- [Task brief]
Reproduce the text of all the records below with "Radverkehr" replaced by "Fahrradverkehr" and everything else unchanged, leaving out the pictures.

- [Records shown]
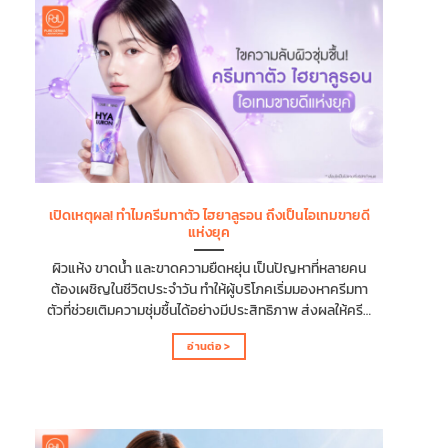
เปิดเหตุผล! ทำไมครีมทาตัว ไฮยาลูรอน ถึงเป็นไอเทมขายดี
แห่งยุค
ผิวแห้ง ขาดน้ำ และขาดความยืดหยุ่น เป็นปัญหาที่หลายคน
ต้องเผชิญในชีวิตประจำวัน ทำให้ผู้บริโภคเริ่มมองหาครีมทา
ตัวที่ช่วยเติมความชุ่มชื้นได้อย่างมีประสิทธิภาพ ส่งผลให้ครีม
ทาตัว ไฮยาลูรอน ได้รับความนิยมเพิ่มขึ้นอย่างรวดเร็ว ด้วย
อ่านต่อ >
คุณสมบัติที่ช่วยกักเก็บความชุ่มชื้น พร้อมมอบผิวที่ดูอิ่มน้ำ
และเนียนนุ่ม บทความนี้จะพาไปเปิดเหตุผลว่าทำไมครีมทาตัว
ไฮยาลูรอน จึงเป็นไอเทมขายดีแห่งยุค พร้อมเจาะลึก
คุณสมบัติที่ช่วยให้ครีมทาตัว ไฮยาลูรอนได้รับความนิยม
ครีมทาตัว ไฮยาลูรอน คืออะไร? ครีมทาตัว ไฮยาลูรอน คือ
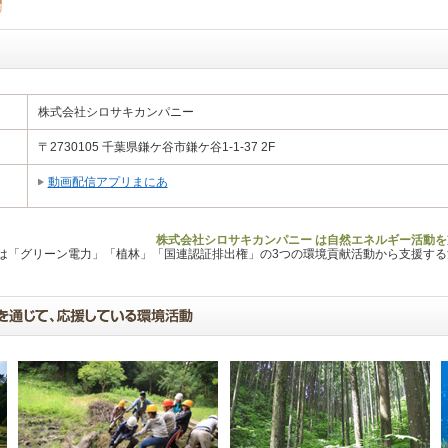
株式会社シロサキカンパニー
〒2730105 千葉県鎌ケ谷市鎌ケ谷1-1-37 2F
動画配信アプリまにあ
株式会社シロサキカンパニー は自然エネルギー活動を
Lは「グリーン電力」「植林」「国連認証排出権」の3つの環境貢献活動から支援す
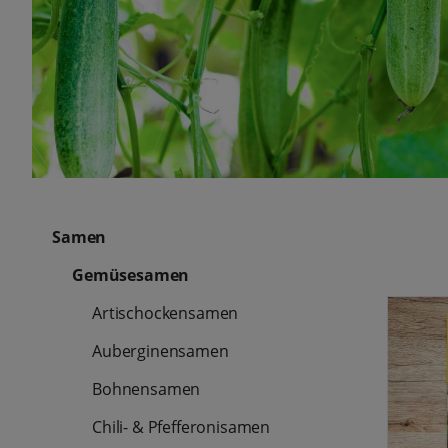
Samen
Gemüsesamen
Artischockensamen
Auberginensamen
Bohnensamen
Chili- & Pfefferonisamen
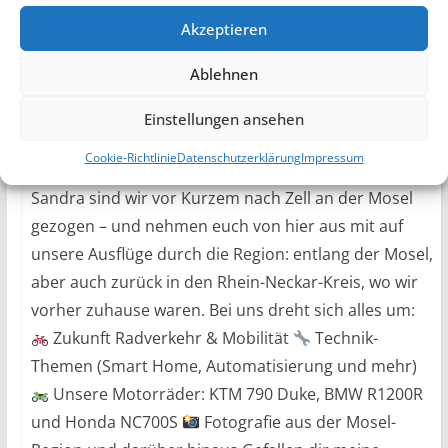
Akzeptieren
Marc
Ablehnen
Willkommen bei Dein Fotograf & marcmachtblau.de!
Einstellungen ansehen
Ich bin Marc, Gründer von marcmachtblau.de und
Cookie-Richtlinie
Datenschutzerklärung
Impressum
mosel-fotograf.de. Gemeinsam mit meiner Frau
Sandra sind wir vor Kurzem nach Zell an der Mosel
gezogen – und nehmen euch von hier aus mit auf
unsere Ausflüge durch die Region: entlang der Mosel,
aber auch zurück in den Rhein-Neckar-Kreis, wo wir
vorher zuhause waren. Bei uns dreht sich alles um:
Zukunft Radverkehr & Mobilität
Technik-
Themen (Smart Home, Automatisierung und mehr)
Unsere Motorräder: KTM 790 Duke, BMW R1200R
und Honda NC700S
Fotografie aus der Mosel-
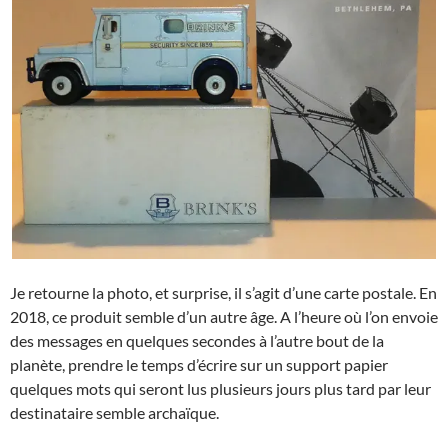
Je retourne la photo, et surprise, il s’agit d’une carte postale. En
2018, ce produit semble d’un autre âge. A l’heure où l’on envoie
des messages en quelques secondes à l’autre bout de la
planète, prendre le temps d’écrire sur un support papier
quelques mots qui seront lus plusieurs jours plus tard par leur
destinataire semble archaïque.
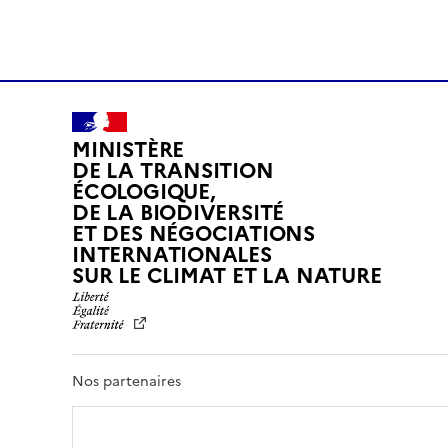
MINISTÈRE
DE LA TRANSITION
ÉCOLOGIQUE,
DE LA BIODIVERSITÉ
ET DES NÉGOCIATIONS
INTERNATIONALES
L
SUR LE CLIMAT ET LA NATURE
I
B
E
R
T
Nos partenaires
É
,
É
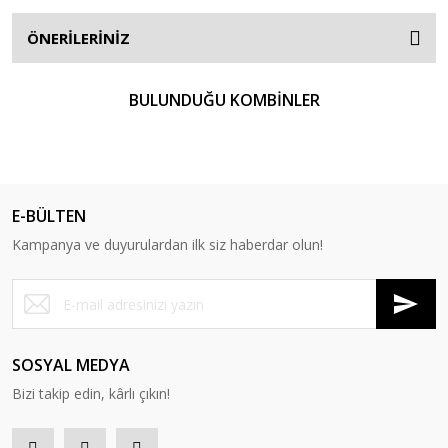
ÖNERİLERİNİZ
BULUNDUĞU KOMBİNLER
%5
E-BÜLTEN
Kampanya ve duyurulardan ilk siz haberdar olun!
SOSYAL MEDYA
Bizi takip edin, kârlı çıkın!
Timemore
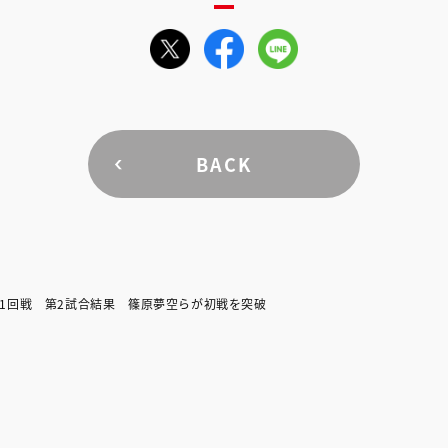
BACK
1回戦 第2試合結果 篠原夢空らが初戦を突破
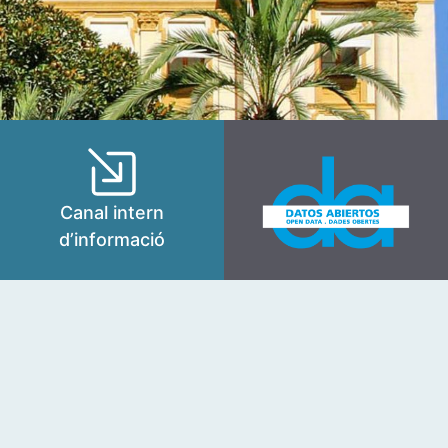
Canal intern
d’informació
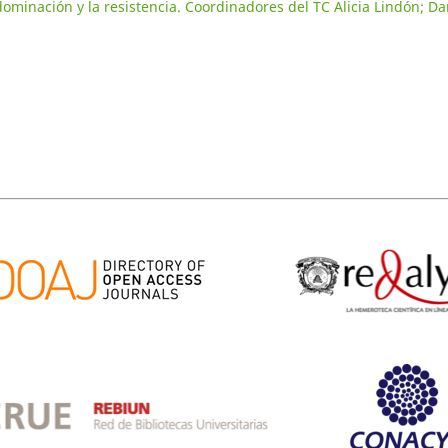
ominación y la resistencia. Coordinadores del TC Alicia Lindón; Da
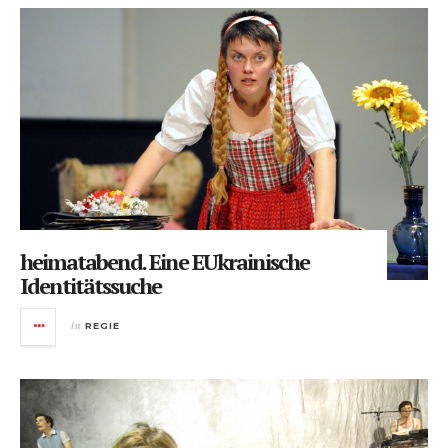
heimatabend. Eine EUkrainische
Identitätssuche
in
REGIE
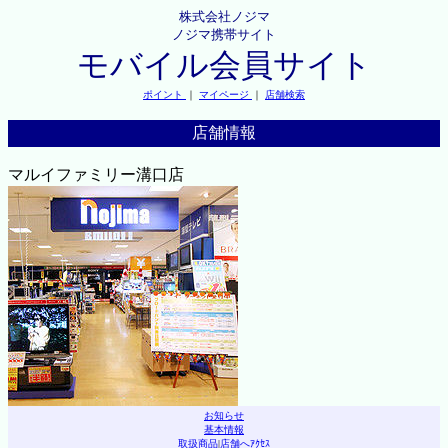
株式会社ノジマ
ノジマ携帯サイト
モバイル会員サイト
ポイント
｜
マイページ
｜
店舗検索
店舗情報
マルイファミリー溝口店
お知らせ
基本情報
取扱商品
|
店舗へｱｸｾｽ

- [Reply to the task]
เปิดเหตุผล! ทำไมครีมทาตัว ไฮยาลูรอน ถึงเป็นไอเทมขายดี
แห่งยุค
ผิวแห้ง ขาดน้ำ และขาดความยืดหยุ่น เป็นปัญหาที่หลายคน
ต้องเผชิญในชีวิตประจำวัน ทำให้ผู้บริโภคเริ่มมองหาครีมทา
ตัวที่ช่วยเติมความชุ่มชื้นได้อย่างมีประสิทธิภาพ ส่งผลให้ครีม
ทาตัว ไฮยาลูรอน ได้รับความนิยมเพิ่มขึ้นอย่างรวดเร็ว ด้วย
อ่านต่อ >
คุณสมบัติที่ช่วยกักเก็บความชุ่มชื้น พร้อมมอบผิวที่ดูอิ่มน้ำ
และเนียนนุ่ม บทความนี้จะพาไปเปิดเหตุผลว่าทำไมครีมทาตัว
ไฮยาลูรอน จึงเป็นไอเทมขายดีแห่งยุค พร้อมเจาะลึก
คุณสมบัติที่ช่วยให้ครีมทาตัว ไฮยาลูรอนได้รับความนิยม
ครีมทาตัว ไฮยาลูรอน คืออะไร? ครีมทาตัว ไฮยาลูรอน คือ
株式会社シロサキカンパニー
〒2730105 千葉県鎌ケ谷市鎌ケ谷1-1-37 2F
動画配信アプリまにあ
株式会社シロサキカンパニー は自然エネルギー活動を
Lは「グリーン電力」「植林」「国連認証排出権」の3つの環境貢献活動から支援す
Samen
Gemüsesamen
Artischockensamen
Auberginensamen
Bohnensamen
Chili- & Pfefferonisamen
Akzeptieren
Marc
Ablehnen
Willkommen bei Dein Fotograf & marcmachtblau.de!
Einstellungen ansehen
Ich bin Marc, Gründer von marcmachtblau.de und
Cookie-Richtlinie
Datenschutzerklärung
Impressum
mosel-fotograf.de. Gemeinsam mit meiner Frau
Sandra sind wir vor Kurzem nach Zell an der Mosel
gezogen – und nehmen euch von hier aus mit auf
unsere Ausflüge durch die Region: entlang der Mosel,
aber auch zurück in den Rhein-Neckar-Kreis, wo wir
vorher zuhause waren. Bei uns dreht sich alles um:
Zukunft Fahrradverkehr & Mobilität
Technik-
Themen (Smart Home, Automatisierung und mehr)
Unsere Motorräder: KTM 790 Duke, BMW R1200R
und Honda NC700S
Fotografie aus der Mosel-
Je retourne la photo, et surprise, il s’agit d’une carte postale. En
2018, ce produit semble d’un autre âge. A l’heure où l’on envoie
des messages en quelques secondes à l’autre bout de la
planète, prendre le temps d’écrire sur un support papier
quelques mots qui seront lus plusieurs jours plus tard par leur
destinataire semble archaïque.
MINISTÈRE
DE LA TRANSITION
ÉCOLOGIQUE,
DE LA BIODIVERSITÉ
ET DES NÉGOCIATIONS
INTERNATIONALES
L
SUR LE CLIMAT ET LA NATURE
I
B
E
R
T
Nos partenaires
É
,
É
ÖNERİLERİNİZ
BULUNDUĞU KOMBİNLER
%5
E-BÜLTEN
Kampanya ve duyurulardan ilk siz haberdar olun!
SOSYAL MEDYA
Bizi takip edin, kârlı çıkın!
Timemore
BACK
1回戦 第2試合結果 篠原夢空らが初戦を突破
Canal intern
d’informació
ominación y la resistencia. Coordinadores del TC Alicia Lindón; Da
heimatabend. Eine EUkrainische
Identitätssuche
in
REGIE
株式会社ノジマ
ノジマ携帯サイト
モバイル会員サイト
ポイント
｜
マイページ
｜
店舗検索
店舗情報
マルイファミリー溝口店
お知らせ
基本情報
取扱商品
|
店舗へｱｸｾｽ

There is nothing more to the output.